Une voix aigüe de fillette demanda avec force depuis le siège arrière de la voiture "Pourquoi Grand-papa doit-il rentrer si vite à la maison de retraite ?"

Le vieillard posa une main pâle et maigre sur la menotte de l'enfant comme pour lui imposer le silence.

Aucun commentaire ne se fit entendre à l'avant du véhicule.



Le père rougit et accéléra davantage, il se lovait dans la vitesse, se fondait en elle. Elle le libérait, le calmait.

La mère eut un tic nerveux et ferma les yeux.



"Pourquoi Grand-papa doit-il rentrer si vite à la maison de retraite ?" L'enfant hurlait sa demande.

Le père rugit " Cà suffit cette comédie ! Tu vas être punie !" La mère ouvrit les yeux et dit sur un ton doucereux "Ma chérie, le week-end est terminé. Demain papa et maman reprennent le travail et toi tu vas aller à l'école. Grand-papa est attendu avec impatience par Mme la Directrice et tous ses amis de la maison de retraite. Grand-papa va leur raconter le merveilleux week-end qu'il a passé avec nous. Je suis certaine que tout le monde sera un peux jaloux".

"Je veux que Grand-papa reste encore avec nous ! Il joue avec moi lui, il m'écoute lui ! "

Elle braillait en gigotant sur le siège. Le vieillard tentait avec de gestes affectueux de la calmer.
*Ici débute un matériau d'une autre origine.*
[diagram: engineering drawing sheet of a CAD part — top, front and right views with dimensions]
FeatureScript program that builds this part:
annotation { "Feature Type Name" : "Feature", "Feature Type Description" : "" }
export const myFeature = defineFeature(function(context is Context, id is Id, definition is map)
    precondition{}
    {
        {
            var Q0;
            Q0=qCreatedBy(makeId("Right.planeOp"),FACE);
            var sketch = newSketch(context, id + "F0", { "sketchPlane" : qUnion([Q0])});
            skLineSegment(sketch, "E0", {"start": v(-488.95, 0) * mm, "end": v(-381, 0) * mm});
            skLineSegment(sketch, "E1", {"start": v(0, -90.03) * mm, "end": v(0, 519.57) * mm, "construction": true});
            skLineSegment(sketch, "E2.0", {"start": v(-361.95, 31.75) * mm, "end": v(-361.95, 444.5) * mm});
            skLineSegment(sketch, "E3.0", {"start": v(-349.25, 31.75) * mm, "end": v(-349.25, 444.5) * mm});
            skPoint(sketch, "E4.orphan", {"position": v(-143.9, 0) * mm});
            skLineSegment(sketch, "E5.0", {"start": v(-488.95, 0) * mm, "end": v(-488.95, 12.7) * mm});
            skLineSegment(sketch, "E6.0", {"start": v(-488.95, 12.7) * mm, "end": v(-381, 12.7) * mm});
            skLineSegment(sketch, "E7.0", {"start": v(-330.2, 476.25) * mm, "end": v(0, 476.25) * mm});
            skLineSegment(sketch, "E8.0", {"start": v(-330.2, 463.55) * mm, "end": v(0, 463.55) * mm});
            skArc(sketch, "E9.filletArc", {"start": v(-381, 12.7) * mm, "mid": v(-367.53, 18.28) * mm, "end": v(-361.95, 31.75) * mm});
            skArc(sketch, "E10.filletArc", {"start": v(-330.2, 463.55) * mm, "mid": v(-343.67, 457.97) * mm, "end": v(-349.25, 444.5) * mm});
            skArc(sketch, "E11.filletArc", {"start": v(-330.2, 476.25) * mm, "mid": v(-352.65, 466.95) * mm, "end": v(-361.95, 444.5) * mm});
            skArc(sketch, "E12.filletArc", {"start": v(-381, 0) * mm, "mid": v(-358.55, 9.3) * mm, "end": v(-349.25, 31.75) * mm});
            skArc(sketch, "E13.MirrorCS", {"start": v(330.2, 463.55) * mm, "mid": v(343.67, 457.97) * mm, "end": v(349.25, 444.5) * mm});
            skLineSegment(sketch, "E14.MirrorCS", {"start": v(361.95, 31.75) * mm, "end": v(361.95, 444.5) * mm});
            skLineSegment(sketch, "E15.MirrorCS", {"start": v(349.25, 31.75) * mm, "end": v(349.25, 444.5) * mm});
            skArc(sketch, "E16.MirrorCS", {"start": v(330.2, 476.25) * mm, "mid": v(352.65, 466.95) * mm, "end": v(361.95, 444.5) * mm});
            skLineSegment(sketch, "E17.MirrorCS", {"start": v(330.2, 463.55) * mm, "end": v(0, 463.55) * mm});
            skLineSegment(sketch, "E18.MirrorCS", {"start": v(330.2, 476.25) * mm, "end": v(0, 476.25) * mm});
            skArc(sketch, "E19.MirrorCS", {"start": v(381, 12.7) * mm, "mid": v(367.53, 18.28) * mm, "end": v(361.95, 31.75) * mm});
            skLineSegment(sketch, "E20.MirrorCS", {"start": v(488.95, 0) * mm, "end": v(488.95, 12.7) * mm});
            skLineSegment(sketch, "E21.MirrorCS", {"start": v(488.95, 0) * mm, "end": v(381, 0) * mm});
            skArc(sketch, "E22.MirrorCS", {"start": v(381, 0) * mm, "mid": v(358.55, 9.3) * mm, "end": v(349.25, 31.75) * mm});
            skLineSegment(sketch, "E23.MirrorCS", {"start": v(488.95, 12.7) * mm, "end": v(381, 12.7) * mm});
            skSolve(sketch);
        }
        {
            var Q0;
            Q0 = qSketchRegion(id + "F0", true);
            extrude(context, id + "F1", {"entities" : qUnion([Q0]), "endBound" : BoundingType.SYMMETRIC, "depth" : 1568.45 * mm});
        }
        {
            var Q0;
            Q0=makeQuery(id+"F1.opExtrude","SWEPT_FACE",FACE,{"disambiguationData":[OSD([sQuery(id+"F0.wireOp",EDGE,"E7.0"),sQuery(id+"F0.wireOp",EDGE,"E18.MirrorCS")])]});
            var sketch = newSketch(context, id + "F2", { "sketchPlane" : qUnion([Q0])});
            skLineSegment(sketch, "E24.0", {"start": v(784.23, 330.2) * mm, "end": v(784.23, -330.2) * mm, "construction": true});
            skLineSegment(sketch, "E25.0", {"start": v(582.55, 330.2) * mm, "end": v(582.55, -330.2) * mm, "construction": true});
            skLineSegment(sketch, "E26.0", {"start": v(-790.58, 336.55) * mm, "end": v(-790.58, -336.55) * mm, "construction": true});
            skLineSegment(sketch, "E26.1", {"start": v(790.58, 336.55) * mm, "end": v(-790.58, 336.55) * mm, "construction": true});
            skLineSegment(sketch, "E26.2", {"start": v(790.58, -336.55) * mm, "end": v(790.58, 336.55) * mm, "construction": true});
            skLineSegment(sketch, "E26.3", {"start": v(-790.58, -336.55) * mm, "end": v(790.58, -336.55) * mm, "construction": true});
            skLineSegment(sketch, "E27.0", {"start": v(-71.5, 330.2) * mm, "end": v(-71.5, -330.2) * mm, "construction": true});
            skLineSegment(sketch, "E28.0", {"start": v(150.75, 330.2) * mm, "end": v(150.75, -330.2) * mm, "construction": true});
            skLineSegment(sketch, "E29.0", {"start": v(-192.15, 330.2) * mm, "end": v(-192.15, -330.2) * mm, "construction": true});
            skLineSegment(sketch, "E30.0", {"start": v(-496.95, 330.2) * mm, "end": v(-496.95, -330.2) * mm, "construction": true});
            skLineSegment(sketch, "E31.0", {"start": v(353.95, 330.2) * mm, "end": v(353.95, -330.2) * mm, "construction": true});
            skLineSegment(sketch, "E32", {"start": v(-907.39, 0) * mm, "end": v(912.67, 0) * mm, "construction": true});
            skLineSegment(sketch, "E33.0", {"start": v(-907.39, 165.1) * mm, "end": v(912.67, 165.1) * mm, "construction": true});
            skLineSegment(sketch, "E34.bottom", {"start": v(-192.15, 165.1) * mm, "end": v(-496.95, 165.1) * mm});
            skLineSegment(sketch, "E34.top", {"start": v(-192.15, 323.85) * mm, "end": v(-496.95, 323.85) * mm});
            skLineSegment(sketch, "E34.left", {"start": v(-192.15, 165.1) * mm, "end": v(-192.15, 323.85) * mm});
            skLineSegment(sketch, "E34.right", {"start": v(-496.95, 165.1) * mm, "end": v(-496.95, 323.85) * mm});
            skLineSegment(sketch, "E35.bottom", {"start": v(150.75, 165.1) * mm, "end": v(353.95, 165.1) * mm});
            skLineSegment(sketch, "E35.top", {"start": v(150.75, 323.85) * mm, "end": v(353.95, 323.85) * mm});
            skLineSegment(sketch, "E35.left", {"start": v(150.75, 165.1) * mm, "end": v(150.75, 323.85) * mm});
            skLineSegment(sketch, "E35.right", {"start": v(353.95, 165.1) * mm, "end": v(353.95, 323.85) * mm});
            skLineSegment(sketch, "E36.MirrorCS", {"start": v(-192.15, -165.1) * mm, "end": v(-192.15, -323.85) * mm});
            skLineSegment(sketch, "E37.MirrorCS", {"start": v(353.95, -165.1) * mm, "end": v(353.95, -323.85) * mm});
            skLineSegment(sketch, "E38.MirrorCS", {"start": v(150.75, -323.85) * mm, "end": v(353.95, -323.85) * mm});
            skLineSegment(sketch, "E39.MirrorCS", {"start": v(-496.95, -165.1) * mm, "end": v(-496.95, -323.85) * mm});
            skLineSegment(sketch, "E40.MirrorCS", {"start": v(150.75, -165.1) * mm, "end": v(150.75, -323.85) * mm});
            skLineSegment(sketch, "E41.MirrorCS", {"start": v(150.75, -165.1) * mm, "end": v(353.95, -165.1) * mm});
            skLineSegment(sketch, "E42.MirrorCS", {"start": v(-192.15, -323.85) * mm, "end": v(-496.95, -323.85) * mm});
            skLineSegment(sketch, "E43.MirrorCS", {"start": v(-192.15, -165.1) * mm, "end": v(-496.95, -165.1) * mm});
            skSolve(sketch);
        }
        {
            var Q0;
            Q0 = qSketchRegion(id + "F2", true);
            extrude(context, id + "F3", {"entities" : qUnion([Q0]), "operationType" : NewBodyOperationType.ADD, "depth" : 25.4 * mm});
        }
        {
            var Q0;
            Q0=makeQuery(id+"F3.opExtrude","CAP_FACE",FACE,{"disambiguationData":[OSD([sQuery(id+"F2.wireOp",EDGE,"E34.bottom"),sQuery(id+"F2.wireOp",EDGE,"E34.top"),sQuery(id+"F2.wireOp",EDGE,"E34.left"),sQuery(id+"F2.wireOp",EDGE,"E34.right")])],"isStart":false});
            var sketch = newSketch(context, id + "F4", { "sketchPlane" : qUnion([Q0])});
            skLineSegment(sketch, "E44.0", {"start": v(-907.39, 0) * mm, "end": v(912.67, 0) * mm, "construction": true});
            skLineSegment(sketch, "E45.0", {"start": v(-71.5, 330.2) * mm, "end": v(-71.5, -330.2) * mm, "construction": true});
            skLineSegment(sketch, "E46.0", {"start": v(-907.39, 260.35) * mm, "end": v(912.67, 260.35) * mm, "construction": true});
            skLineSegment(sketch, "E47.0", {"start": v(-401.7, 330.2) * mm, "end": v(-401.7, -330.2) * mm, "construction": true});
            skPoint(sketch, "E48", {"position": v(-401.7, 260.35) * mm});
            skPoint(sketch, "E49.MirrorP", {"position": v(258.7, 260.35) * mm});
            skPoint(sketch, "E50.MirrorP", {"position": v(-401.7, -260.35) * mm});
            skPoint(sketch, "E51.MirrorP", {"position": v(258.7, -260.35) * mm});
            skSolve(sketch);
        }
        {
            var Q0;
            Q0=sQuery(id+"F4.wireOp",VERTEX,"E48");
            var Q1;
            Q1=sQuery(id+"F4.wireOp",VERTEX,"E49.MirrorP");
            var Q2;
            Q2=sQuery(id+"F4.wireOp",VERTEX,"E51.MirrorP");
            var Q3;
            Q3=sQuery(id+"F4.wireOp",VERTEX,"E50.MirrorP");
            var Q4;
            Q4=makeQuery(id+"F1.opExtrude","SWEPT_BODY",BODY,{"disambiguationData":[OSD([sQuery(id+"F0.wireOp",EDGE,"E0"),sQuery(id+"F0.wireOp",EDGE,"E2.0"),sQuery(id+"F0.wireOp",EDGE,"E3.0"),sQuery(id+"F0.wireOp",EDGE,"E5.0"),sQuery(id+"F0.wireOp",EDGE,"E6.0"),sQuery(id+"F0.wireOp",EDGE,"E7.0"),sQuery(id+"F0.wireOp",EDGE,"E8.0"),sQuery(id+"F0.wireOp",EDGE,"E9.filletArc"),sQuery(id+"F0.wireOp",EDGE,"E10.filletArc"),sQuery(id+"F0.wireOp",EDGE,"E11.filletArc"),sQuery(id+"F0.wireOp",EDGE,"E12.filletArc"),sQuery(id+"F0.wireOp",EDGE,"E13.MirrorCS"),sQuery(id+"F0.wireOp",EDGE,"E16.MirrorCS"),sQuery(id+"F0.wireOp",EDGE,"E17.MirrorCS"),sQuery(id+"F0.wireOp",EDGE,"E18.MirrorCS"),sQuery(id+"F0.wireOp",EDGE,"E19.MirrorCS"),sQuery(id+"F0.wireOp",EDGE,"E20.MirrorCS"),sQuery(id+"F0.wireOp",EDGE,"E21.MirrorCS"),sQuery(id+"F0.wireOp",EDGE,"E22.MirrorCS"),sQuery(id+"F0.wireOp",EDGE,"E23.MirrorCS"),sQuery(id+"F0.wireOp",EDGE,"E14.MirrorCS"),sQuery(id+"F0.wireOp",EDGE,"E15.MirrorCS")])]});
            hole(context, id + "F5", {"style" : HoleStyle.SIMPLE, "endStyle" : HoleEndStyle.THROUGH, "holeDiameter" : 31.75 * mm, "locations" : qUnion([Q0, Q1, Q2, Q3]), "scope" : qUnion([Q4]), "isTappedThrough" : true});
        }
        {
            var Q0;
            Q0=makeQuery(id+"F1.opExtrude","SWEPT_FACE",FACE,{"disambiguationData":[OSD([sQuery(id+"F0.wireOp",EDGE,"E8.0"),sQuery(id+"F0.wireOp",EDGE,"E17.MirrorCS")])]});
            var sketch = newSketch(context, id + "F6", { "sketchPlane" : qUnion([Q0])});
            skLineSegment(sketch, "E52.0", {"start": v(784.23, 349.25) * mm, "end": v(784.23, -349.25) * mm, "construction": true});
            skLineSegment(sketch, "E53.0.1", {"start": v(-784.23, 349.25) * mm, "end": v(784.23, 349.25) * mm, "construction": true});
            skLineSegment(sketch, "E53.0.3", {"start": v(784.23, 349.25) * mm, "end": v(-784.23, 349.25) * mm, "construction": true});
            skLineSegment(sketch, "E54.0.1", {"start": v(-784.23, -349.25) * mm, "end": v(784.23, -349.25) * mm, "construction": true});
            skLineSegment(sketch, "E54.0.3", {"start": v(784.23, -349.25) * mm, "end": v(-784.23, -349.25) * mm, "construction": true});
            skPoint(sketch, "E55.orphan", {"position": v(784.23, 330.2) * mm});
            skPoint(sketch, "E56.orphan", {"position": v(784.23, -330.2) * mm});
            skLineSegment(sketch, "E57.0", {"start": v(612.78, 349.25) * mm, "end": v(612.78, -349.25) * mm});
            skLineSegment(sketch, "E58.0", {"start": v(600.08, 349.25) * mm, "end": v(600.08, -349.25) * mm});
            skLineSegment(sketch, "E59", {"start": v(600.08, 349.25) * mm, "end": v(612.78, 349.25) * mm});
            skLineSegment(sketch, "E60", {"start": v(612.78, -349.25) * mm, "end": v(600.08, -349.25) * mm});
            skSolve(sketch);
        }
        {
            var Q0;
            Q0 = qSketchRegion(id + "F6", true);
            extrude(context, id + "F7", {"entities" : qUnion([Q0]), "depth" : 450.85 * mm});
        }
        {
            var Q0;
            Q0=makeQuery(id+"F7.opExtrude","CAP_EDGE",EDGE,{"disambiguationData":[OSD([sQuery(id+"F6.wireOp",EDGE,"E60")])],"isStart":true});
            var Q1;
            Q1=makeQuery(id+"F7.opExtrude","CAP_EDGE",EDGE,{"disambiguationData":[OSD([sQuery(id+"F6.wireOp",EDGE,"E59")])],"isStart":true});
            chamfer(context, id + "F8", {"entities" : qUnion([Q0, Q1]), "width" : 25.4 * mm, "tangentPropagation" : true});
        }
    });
Le père ravalait avec peine la rage qui dansait violemment dans sa tête. Il continua d'accélérer. La mère submergée par l'angoisse enfonçait ses ongles dans les accoudoirs.



Dans le paysage, barrant la route, un passage à niveau automatique se rapprochait.



"Ma chérie, je remercie de tout mon coeur ton papa de m'avoir trouvé une maison de retraite si agréable. J'y suis vraiment heureux. Il me serait impossible de vivre ailleurs à présent. D'ailleurs le week-end prochain c'est moi qui vais t'inviter. On t'installera un petit lit dans ma chambre. Ce sera formidable ! On s'amusera mais on fera aussi les devoirs ! N'est-ce pas fiston tu es d'accord ?"



La voix du vieillard sortit brusquement le conducteur de sa torpeur destructive.



La berline freina violemment dans un bruit assourdissant au nez du passage à niveau automatique.

Un train à grande vitesse fusa martelant brutalement les rails.



Dans une corpulente et sombre berline allemande, quatre êtres humains livides, interloqués, retrouvaient peu à peu, en tremblant, leur souffle.